Blauen Institut
Florianne Koechlin

Schwatzhafte Tomate, wehrhafter Tabak

Der wilde Tabak kommuniziert ständig mit seiner Nachbarschaft, belauscht fremde Duft-Nachrichten, lockt mit Duftstoffen gezielt Nützlinge an, produziert nach Bedarf hohe Mengen an Nikotin und besitzt ein ganzes Arsenal an weiteren Abwehrstrategien. Er kann sogar Kolibris so manipulieren, dass sie ihn bestäuben kommen.

Er ist nicht allein. Alle Pflanzen unterhalten lebhafte Beziehungen mit ihrer Umgebung und kommunizieren mit Duftstoffen. Sie erinnern sich an vergangene Ereignisse und lernen aus diesen Erfahrungen. Unter dem Boden bilden sie umfangreiche Netzsysteme aus Wurzeln und Pilzen, über die sie Nährstoffe und sogar auch Informationen austauschen – ein ‚Internet der Pflanzengemeinschaften’ in noch ungeahntem Ausmass. Manche Forscher halten sie gar für intelligent.

Mich hat diese phantastische Welt der Pflanzen in den Bann gezogen; ich besuchte in den letzten zehn Jahren zahlreiche Forscherinnen und Wissenschaftler, Bäuerinnen und Philosophen in ganz Europa, aber auch in Indien, Kenia oder Aegypten.

«Schwatzhafte Tomate, wehrhafter Tabak» ist ein Fazit dieser zehn Jahre und enthält ältere (überarbeitete) sowie neue Texte. Das wirklich faszinierende ist, dass da Jahr für Jahr ein neues, sehr viel komplexeres Bild der Pflanzenwelt zusammenwächst. Ein Forscher meinte mir gegenüber: Je mehr wir forschen, desto mehr nimmt nicht etwa unser Wissen, sondern vor allem unser Nichtwissen zu.

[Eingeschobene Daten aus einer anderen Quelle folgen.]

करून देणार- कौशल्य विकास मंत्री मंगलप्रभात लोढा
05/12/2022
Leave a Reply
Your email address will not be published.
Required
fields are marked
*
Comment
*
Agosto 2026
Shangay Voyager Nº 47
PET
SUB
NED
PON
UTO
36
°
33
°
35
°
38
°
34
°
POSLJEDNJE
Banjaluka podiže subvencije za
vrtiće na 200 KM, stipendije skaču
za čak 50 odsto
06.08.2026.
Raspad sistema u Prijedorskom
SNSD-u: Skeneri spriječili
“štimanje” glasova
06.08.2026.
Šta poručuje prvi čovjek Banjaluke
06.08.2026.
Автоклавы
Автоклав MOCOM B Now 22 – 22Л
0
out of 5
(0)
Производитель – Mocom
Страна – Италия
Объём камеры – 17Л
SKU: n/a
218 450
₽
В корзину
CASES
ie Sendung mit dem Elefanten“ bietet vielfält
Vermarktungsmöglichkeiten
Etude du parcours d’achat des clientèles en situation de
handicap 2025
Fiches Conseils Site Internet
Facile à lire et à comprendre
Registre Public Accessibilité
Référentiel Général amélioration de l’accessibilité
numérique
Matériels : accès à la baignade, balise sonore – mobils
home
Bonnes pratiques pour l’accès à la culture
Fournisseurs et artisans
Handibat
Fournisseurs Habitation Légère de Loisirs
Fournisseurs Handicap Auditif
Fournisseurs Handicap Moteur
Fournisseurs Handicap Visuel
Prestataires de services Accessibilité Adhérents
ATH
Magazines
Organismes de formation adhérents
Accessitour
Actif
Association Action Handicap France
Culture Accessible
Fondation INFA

Was aber bringt dieses Wissen, dass Pflanzen rege kommunizieren und hervorragende Networkerinnen sind? Dass sie also viel nuancierter mit ihrer Umwelt interagieren als bisher angenommen? Was konkret bedeutet dies für die Landwirtschaft? Sie steht vor gigantischen Herausforderungen: Klimaextreme, endliche Ressourcen, erodierte Böden und wachsenede Bevölkerung. Und warum werden Pflanzen in unserer Gesellschaft so anders bewertet als Tiere? Zumindest «höhere» Tiere sind kleine Sachen mehr. Sie haben gewisse Rechte. Es gibt Vorschriften über artgerechte Tierhaltung. Die Frage bleibt, ob nicht auch Pflanzen mehr Respekt verdienen und ob nicht auch sie Rechte haben sollen.